Task =
Output a faithful copy of the entries, every picture removed.

-- Opening Marker --

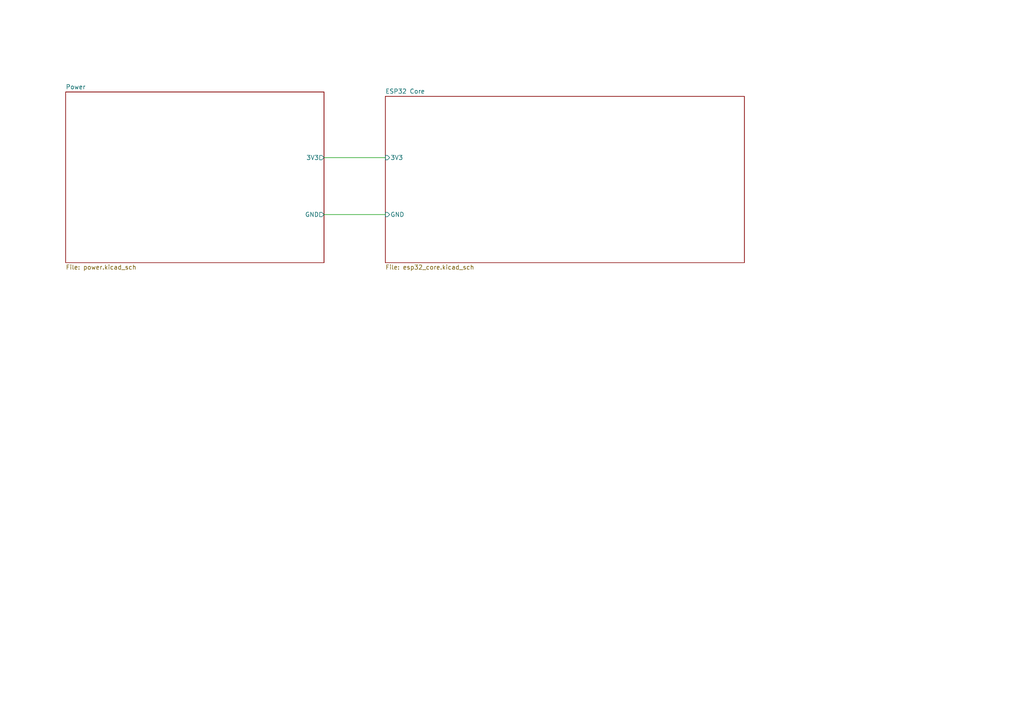
<source format=kicad_sch>
(kicad_sch
	(version 20250114)
	(generator "eeschema")
	(generator_version "9.0")
	(uuid "8f7d6ecf-e535-4443-9266-fe4b2e9314d5")
	(paper "A4")
	(lib_symbols)
	(wire
		(pts
			(xy 93.98 62.23) (xy 111.76 62.23)
		)
		(stroke
			(width 0)
			(type default)
		)
		(uuid "4d0de6c7-4b07-45b6-8382-23a6e45152e2")
	)
	(wire
		(pts
			(xy 93.98 45.72) (xy 111.76 45.72)
		)
		(stroke
			(width 0)
			(type default)
		)
		(uuid "ce17acbf-00cf-4543-a99f-f49e3fa9f9a6")
	)
	(sheet
		(at 111.76 27.94)
		(size 104.14 48.26)
		(exclude_from_sim no)
		(in_bom yes)
		(on_board yes)
		(dnp no)
		(fields_autoplaced yes)
		(stroke
			(width 0.1524)
			(type solid)
		)
		(fill
			(color 0 0 0 0.0000)
		)
		(uuid "71ad0a68-ebcc-403d-8fb5-019c32511765")
		(property "Sheetname" "ESP32 Core"
			(at 111.76 27.2284 0)
			(effects
				(font
					(size 1.27 1.27)
				)
				(justify left bottom)
			)
		)
		(property "Sheetfile" "esp32_core.kicad_sch"
			(at 111.76 76.7846 0)
			(effects
				(font
					(size 1.27 1.27)
				)
				(justify left top)
			)
		)
		(pin "3V3" input
			(at 111.76 45.72 180)
			(uuid "025308fb-ec0c-42f7-bebd-31bcd6ee75e0")
			(effects
				(font
					(size 1.27 1.27)
				)
				(justify left)
			)
		)
		(pin "GND" input
			(at 111.76 62.23 180)
			(uuid "79dc5375-3fe5-440a-9c69-47e8985c0b17")
			(effects
				(font
					(size 1.27 1.27)
				)
				(justify left)
			)
		)
		(instances
			(project "ESP32_kicad_project"
				(path "/8f7d6ecf-e535-4443-9266-fe4b2e9314d5"
					(page "3")
				)
			)
		)
	)
	(sheet
		(at 19.05 26.67)
		(size 74.93 49.53)
		(exclude_from_sim no)
		(in_bom yes)
		(on_board yes)
		(dnp no)
		(fields_autoplaced yes)
		(stroke
			(width 0.1524)
			(type solid)
		)
		(fill
			(color 0 0 0 0.0000)
		)
		(uuid "d1ef12f6-71a3-47fe-be19-1bef2cc7d14c")
		(property "Sheetname" "Power"
			(at 19.05 25.9584 0)
			(effects
				(font
					(size 1.27 1.27)
				)
				(justify left bottom)
			)
		)
		(property "Sheetfile" "power.kicad_sch"
			(at 19.05 76.7846 0)
			(effects
				(font
					(size 1.27 1.27)
				)
				(justify left top)
			)
		)
		(pin "3V3" output
			(at 93.98 45.72 0)
			(uuid "9d738aa0-4a05-4bd6-9537-7138a211d456")
			(effects
				(font
					(size 1.27 1.27)
				)
				(justify right)
			)
		)
		(pin "GND" output
			(at 93.98 62.23 0)
			(uuid "7f05b6f8-d112-42a9-97af-082300178ca3")
			(effects
				(font
					(size 1.27 1.27)
				)
				(justify right)
			)
		)
		(instances
			(project "ESP32_kicad_project"
				(path "/8f7d6ecf-e535-4443-9266-fe4b2e9314d5"
					(page "2")
				)
			)
		)
	)
	(sheet_instances
		(path "/"
			(page "1")
		)
	)
	(embedded_fonts no)
)

</source>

-- Closing Marker --

Response =
<source format=kicad_sch>
(kicad_sch
	(version 20250114)
	(generator "eeschema")
	(generator_version "9.0")
	(uuid "8f7d6ecf-e535-4443-9266-fe4b2e9314d5")
	(paper "A4")
	(lib_symbols)
	(wire
		(pts
			(xy 93.98 62.23) (xy 111.76 62.23)
		)
		(stroke
			(width 0)
			(type default)
		)
		(uuid "4d0de6c7-4b07-45b6-8382-23a6e45152e2")
	)
	(wire
		(pts
			(xy 93.98 45.72) (xy 111.76 45.72)
		)
		(stroke
			(width 0)
			(type default)
		)
		(uuid "ce17acbf-00cf-4543-a99f-f49e3fa9f9a6")
	)
	(sheet
		(at 111.76 27.94)
		(size 104.14 48.26)
		(exclude_from_sim no)
		(in_bom yes)
		(on_board yes)
		(dnp no)
		(fields_autoplaced yes)
		(stroke
			(width 0.1524)
			(type solid)
		)
		(fill
			(color 0 0 0 0.0000)
		)
		(uuid "71ad0a68-ebcc-403d-8fb5-019c32511765")
		(property "Sheetname" "ESP32 Core"
			(at 111.76 27.2284 0)
			(effects
				(font
					(size 1.27 1.27)
				)
				(justify left bottom)
			)
		)
		(property "Sheetfile" "esp32_core.kicad_sch"
			(at 111.76 76.7846 0)
			(effects
				(font
					(size 1.27 1.27)
				)
				(justify left top)
			)
		)
		(pin "3V3" input
			(at 111.76 45.72 180)
			(uuid "025308fb-ec0c-42f7-bebd-31bcd6ee75e0")
			(effects
				(font
					(size 1.27 1.27)
				)
				(justify left)
			)
		)
		(pin "GND" input
			(at 111.76 62.23 180)
			(uuid "79dc5375-3fe5-440a-9c69-47e8985c0b17")
			(effects
				(font
					(size 1.27 1.27)
				)
				(justify left)
			)
		)
		(instances
			(project "ESP32_kicad_project"
				(path "/8f7d6ecf-e535-4443-9266-fe4b2e9314d5"
					(page "3")
				)
			)
		)
	)
	(sheet
		(at 19.05 26.67)
		(size 74.93 49.53)
		(exclude_from_sim no)
		(in_bom yes)
		(on_board yes)
		(dnp no)
		(fields_autoplaced yes)
		(stroke
			(width 0.1524)
			(type solid)
		)
		(fill
			(color 0 0 0 0.0000)
		)
		(uuid "d1ef12f6-71a3-47fe-be19-1bef2cc7d14c")
		(property "Sheetname" "Power"
			(at 19.05 25.9584 0)
			(effects
				(font
					(size 1.27 1.27)
				)
				(justify left bottom)
			)
		)
		(property "Sheetfile" "power.kicad_sch"
			(at 19.05 76.7846 0)
			(effects
				(font
					(size 1.27 1.27)
				)
				(justify left top)
			)
		)
		(pin "3V3" output
			(at 93.98 45.72 0)
			(uuid "9d738aa0-4a05-4bd6-9537-7138a211d456")
			(effects
				(font
					(size 1.27 1.27)
				)
				(justify right)
			)
		)
		(pin "GND" output
			(at 93.98 62.23 0)
			(uuid "7f05b6f8-d112-42a9-97af-082300178ca3")
			(effects
				(font
					(size 1.27 1.27)
				)
				(justify right)
			)
		)
		(instances
			(project "ESP32_kicad_project"
				(path "/8f7d6ecf-e535-4443-9266-fe4b2e9314d5"
					(page "2")
				)
			)
		)
	)
	(sheet_instances
		(path "/"
			(page "1")
		)
	)
	(embedded_fonts no)
)

</source>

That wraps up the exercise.